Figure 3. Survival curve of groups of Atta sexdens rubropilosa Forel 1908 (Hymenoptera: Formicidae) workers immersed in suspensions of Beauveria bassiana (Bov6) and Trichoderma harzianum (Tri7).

...

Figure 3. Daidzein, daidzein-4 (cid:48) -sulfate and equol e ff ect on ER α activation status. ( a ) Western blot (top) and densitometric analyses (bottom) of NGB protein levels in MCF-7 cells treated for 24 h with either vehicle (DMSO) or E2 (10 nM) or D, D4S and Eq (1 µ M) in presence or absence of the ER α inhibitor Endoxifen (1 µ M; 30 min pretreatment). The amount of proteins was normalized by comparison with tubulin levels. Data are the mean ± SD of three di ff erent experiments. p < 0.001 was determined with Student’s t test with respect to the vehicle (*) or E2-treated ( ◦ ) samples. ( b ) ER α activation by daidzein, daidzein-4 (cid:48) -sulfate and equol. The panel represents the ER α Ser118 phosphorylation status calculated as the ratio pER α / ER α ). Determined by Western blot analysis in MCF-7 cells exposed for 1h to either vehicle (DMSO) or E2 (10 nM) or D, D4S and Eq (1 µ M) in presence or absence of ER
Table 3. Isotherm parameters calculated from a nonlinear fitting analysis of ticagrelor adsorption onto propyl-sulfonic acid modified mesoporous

== REQUIREMENT ==
What is wanted is a copy of every line in the listing that includes the word "Figure".

== ANSWER BELOW ==
Figure 3. Survival curve of groups of Atta sexdens rubropilosa Forel 1908 (Hymenoptera: Formicidae) workers immersed in suspensions of Beauveria bassiana (Bov6) and Trichoderma harzianum (Tri7).
Figure 3. Daidzein, daidzein-4 (cid:48) -sulfate and equol e ff ect on ER α activation status. ( a ) Western blot (top) and densitometric analyses (bottom) of NGB protein levels in MCF-7 cells treated for 24 h with either vehicle (DMSO) or E2 (10 nM) or D, D4S and Eq (1 µ M) in presence or absence of the ER α inhibitor Endoxifen (1 µ M; 30 min pretreatment). The amount of proteins was normalized by comparison with tubulin levels. Data are the mean ± SD of three di ff erent experiments. p < 0.001 was determined with Student’s t test with respect to the vehicle (*) or E2-treated ( ◦ ) samples. ( b ) ER α activation by daidzein, daidzein-4 (cid:48) -sulfate and equol. The panel represents the ER α Ser118 phosphorylation status calculated as the ratio pER α / ER α ). Determined by Western blot analysis in MCF-7 cells exposed for 1h to either vehicle (DMSO) or E2 (10 nM) or D, D4S and Eq (1 µ M) in presence or absence of ER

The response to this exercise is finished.